• _TEXT SEGMENT_
NOT FOR RELEASE, PUBLICATION OR DISTRIBUTION IN WHOLE OR IN PART IN, INTO OR FROM ANY JURISDICTION WHERE TO DO SO WOULD CONSTITUTE A VIOLATION OF THE RELEVANT LAWS OR REGULATIONS OF THAT JURISDICTION

 

THIS ANNOUNCEMENT IS NOT AN ANNOUNCEMENT OF A FIRM INTENTION TO MAKE AN OFFER UNDER RULE 2.7 OF THE CITY CODE ON TAKEOVERS AND MERGERS (THE "CODE") AND THERE CAN BE NO CERTAINTY THAT ANY SUCH OFFER WILL BE MADE

 

FOR IMMEDIATE RELEASE

 

21 June 2024

Statement by Carlsberg Group ("Carlsberg") regarding Britvic plc ("Britvic")

 

Carlsberg notes the recent announcement by Britvic and confirms that it made an increased proposal to the Board of Britvic on 11 June 2024 regarding a possible cash offer for the issued and to be issued share capital of Britvic at a price of 1,250 pence per share, subject only to customary pre-conditions, including limited confirmatory due diligence (the "Proposal").

 

The Proposal represents:

·      An implied enterprise value multiple of 13.1x Britvic's LTM Adjusted EBITDA of £302 million for the twelve month period ended 31 March 2024;

·      A premium of 29% to the Britvic closing share price of 970 pence per share on 19 June 2024 (being the day prior to press speculation occurring); and

·      A very significant increase over Carlsberg's original proposal of 1,200 pence per share, which was made to the Board of Britvic on 7 June 2024.

• _STUDY MATERIAL_

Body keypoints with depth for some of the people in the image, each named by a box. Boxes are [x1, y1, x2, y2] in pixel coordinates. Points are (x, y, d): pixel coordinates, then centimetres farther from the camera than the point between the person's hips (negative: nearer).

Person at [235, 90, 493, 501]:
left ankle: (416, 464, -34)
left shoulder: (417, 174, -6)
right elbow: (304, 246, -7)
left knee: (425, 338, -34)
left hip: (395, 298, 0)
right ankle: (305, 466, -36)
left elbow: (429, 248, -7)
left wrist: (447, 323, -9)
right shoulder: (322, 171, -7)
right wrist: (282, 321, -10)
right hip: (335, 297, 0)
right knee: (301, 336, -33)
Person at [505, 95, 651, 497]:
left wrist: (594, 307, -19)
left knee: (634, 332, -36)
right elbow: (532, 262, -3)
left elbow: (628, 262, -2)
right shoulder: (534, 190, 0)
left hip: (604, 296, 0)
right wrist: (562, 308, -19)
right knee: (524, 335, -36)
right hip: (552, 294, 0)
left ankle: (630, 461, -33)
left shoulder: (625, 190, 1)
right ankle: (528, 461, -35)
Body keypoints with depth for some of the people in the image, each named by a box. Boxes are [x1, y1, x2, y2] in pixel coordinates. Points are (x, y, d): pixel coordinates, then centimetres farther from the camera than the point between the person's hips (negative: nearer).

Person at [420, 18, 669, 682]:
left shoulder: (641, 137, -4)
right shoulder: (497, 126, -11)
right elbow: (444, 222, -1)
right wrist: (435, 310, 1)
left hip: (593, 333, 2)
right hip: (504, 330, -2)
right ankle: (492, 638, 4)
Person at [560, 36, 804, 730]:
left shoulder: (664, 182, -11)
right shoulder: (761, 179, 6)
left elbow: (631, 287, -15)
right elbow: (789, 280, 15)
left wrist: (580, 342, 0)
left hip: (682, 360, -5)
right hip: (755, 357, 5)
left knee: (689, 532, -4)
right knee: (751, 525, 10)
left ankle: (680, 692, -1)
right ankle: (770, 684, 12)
...
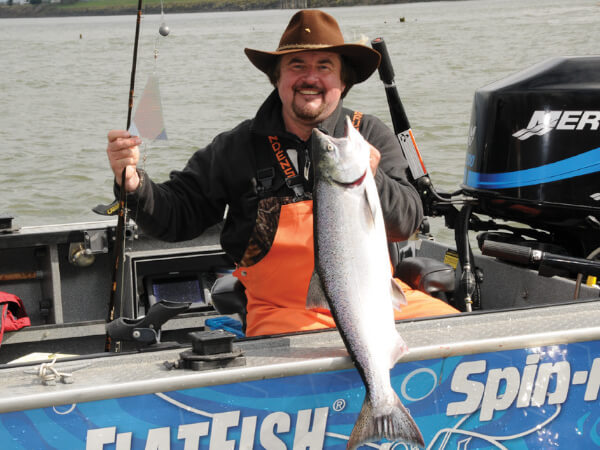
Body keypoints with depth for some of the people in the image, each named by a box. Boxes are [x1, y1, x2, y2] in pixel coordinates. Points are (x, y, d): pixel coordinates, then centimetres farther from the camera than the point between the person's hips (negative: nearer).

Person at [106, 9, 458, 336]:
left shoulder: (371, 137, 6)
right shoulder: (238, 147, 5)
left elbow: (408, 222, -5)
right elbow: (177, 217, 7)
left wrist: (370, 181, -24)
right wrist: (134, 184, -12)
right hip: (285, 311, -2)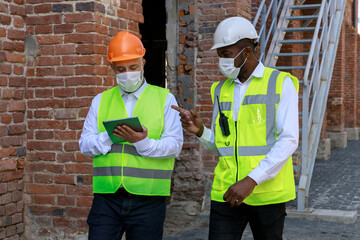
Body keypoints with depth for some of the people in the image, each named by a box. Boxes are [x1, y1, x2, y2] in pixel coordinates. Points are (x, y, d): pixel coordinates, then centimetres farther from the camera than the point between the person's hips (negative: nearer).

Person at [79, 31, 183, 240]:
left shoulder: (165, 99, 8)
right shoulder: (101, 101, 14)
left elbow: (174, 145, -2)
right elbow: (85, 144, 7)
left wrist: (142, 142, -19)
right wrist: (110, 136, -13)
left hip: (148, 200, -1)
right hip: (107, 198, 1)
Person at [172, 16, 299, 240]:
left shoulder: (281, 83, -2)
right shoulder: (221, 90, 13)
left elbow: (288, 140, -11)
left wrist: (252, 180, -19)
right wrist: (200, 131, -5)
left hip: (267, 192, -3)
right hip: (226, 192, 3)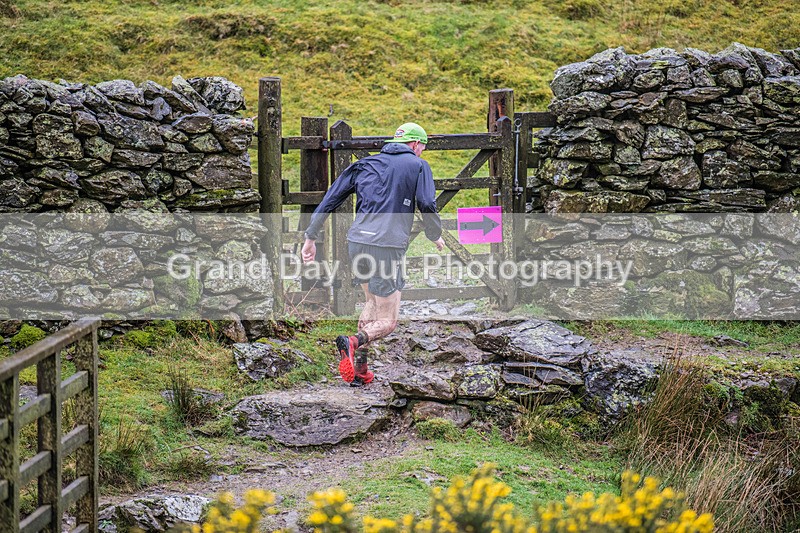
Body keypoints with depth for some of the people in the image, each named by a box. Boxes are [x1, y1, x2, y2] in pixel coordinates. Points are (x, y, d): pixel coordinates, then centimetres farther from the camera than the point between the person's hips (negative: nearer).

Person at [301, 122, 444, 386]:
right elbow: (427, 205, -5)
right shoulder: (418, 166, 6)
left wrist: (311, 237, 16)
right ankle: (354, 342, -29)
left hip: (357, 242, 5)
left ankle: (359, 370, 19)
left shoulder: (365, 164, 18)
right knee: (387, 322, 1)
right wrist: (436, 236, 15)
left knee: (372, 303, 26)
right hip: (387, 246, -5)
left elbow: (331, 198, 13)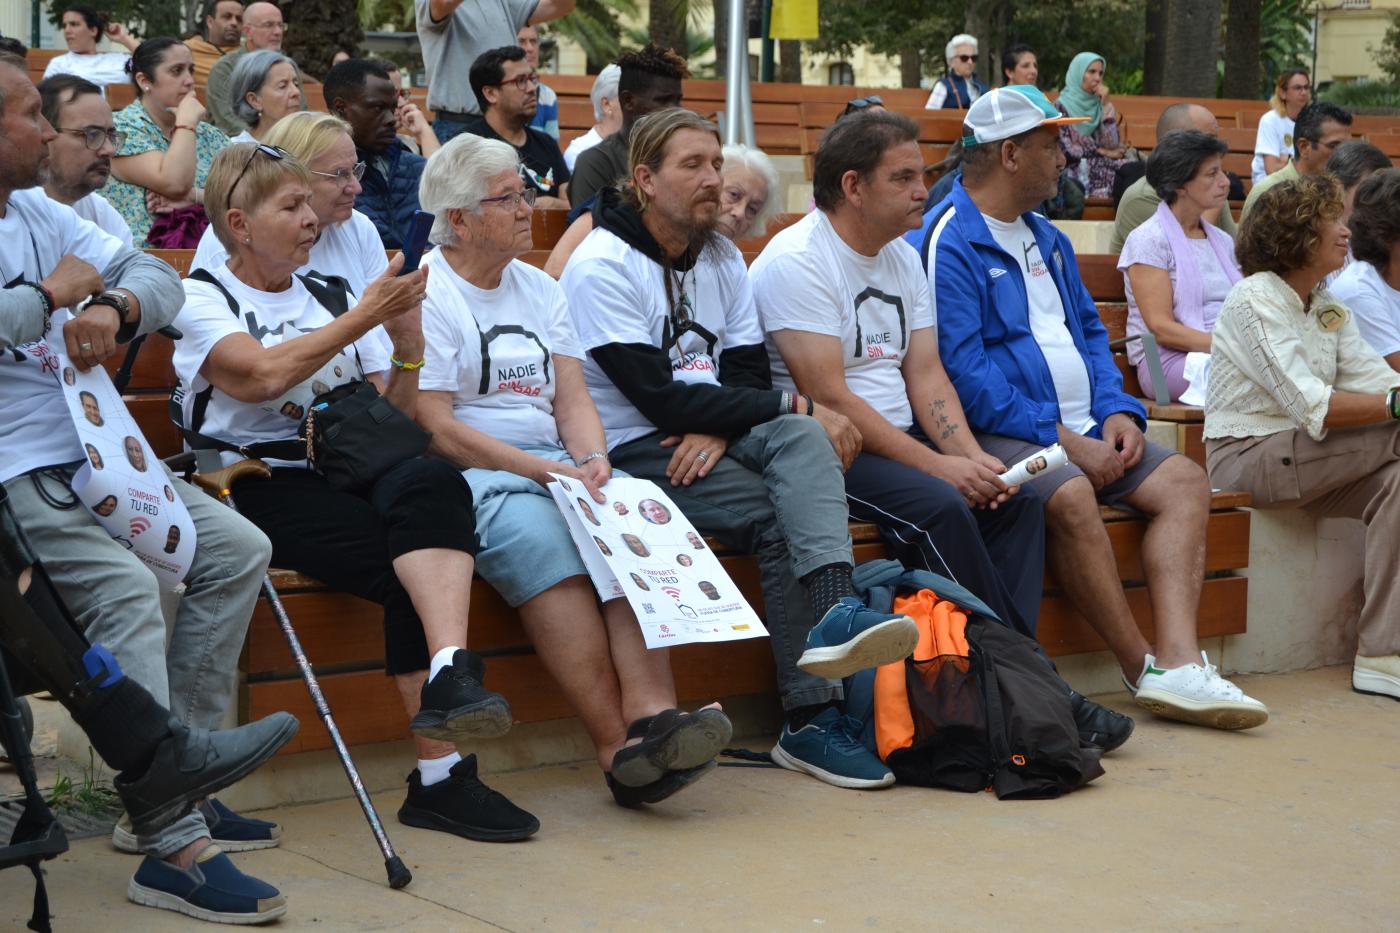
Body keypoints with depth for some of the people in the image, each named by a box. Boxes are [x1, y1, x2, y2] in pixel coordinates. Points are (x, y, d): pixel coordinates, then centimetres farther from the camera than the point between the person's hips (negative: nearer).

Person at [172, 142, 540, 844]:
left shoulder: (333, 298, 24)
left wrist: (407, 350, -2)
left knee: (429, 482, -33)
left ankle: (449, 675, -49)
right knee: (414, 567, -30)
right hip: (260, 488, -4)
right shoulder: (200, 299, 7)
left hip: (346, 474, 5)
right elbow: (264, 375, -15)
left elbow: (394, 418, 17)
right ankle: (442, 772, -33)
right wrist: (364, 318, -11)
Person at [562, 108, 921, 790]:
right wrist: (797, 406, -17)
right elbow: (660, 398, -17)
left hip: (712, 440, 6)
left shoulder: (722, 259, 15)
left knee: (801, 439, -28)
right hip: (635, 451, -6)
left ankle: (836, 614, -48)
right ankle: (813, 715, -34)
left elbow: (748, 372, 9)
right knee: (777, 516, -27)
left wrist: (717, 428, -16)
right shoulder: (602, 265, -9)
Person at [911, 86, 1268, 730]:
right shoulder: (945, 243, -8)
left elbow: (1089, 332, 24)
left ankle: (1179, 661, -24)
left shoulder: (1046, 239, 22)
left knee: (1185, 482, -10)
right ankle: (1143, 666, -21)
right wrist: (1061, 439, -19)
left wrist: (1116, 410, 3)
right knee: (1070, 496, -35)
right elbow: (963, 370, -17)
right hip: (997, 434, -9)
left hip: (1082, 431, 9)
--
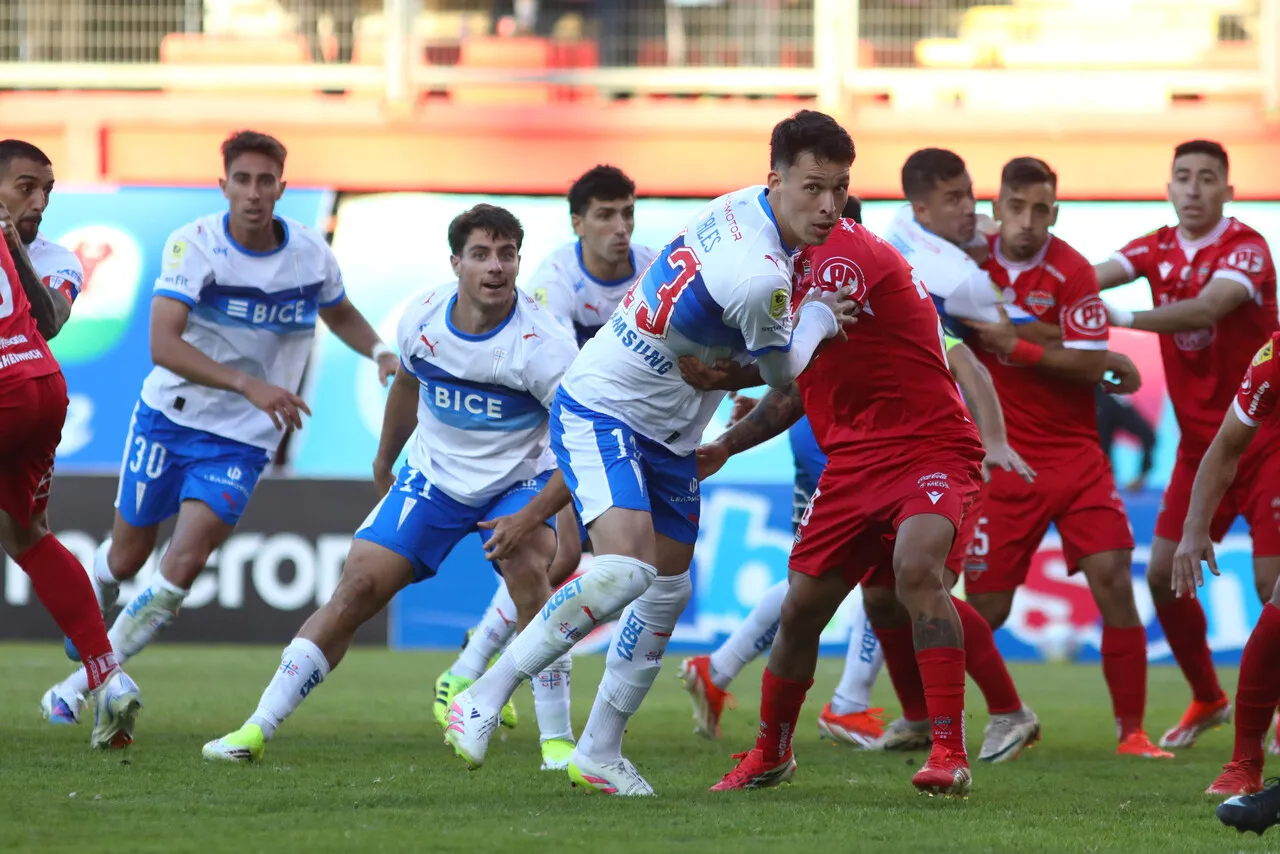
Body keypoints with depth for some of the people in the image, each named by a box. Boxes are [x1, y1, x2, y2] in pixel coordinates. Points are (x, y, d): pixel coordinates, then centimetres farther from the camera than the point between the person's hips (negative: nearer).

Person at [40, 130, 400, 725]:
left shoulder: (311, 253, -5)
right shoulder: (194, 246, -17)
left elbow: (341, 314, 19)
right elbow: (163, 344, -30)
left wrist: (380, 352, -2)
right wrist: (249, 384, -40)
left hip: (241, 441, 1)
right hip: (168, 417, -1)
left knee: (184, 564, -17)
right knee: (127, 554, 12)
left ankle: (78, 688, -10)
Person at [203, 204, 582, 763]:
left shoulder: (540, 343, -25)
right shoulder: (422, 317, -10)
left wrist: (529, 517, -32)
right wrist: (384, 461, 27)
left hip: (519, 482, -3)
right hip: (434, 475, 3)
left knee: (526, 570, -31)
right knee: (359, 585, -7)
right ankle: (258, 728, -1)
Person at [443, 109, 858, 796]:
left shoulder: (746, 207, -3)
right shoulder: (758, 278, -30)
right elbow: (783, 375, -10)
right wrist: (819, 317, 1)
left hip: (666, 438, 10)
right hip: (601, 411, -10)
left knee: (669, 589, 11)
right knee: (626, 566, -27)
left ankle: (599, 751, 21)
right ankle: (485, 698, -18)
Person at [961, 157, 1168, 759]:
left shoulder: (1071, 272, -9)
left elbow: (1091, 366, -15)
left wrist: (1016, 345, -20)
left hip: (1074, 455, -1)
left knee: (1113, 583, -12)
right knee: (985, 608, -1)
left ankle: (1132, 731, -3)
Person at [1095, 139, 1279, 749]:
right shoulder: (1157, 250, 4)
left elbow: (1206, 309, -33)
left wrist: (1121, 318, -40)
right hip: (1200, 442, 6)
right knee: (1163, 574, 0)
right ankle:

• _CHECK YOUR UNDERSTANDING_
a: Quote the Carlsberg statement on Britvic, covering the stretch from "Carlsberg notes the" through "7 June 2024.".
b: According to the Carlsberg statement on Britvic, what price per share did Carlsberg offer in its original proposal?
c: Proceed with the Carlsberg statement on Britvic from the point at which it ends.
The lines are separate material and have no connection to the Carlsberg statement on Britvic.

• _REPLIES_
a:
Carlsberg notes the recent announcement by Britvic and confirms that it made an increased proposal to the Board of Britvic on 11 June 2024 regarding a possible cash offer for the issued and to be issued share capital of Britvic at a price of 1,250 pence per share, subject only to customary pre-conditions, including limited confirmatory due diligence (the "Proposal").

 

The Proposal represents:

·      An implied enterprise value multiple of 13.1x Britvic's LTM Adjusted EBITDA of £302 million for the twelve month period ended 31 March 2024;

·      A premium of 29% to the Britvic closing share price of 970 pence per share on 19 June 2024 (being the day prior to press speculation occurring); and

·      A very significant increase over Carlsberg's original proposal of 1,200 pence per share, which was made to the Board of Britvic on 7 June 2024.

b: 1,200 pence per share

c:
 

Carlsberg believes that the Proposal represents a compelling opportunity for Britvic shareholders to realise their investment in full in cash at an attractive valuation.

 

The Proposal was rejected by the Britvic Board on 17 June 2024. Carlsberg is considering its position.

 

Carlsberg takes a disciplined approach to evaluating acquisition opportunities and will only proceed with a transaction that is strategically and financially attractive to Carlsberg and its shareholders. Any offer, if made, is likely to be solely in cash and is expected to be fully debt financed.

 

Carlsberg believes that the potential transaction would enable it to capture appealing long-term growth opportunities from Britvic's comprehensive portfolio of leading brands in an attractive segment of the beverage market where Carlsberg already has a strong track record. The potential transaction is fully aligned with Carlsberg's ambitious growth agenda as set out in its Accelerate SAIL strategy announced in February 2024.

 

There can be no certainty that any offer will be made. Pursuant to Rule 2.5 of the Code, Carlsberg reserves the right to vary the form of consideration at its discretion and/or introduce other forms of consideration such as securities in substitution for all or part of the cash consideration.

 

Carlsberg also reserves the right to make an offer for Britvic at any time at a lower value or on less favourable terms:

a)   with the recommendation or consent of the Britvic Board;

b)   if a third party announces a possible offer or a firm intention to make an offer for Britvic on less favourable terms; or

c)   following the announcement by Britvic of a Rule 9 waiver proposal or a reverse takeover (as defined in the Code).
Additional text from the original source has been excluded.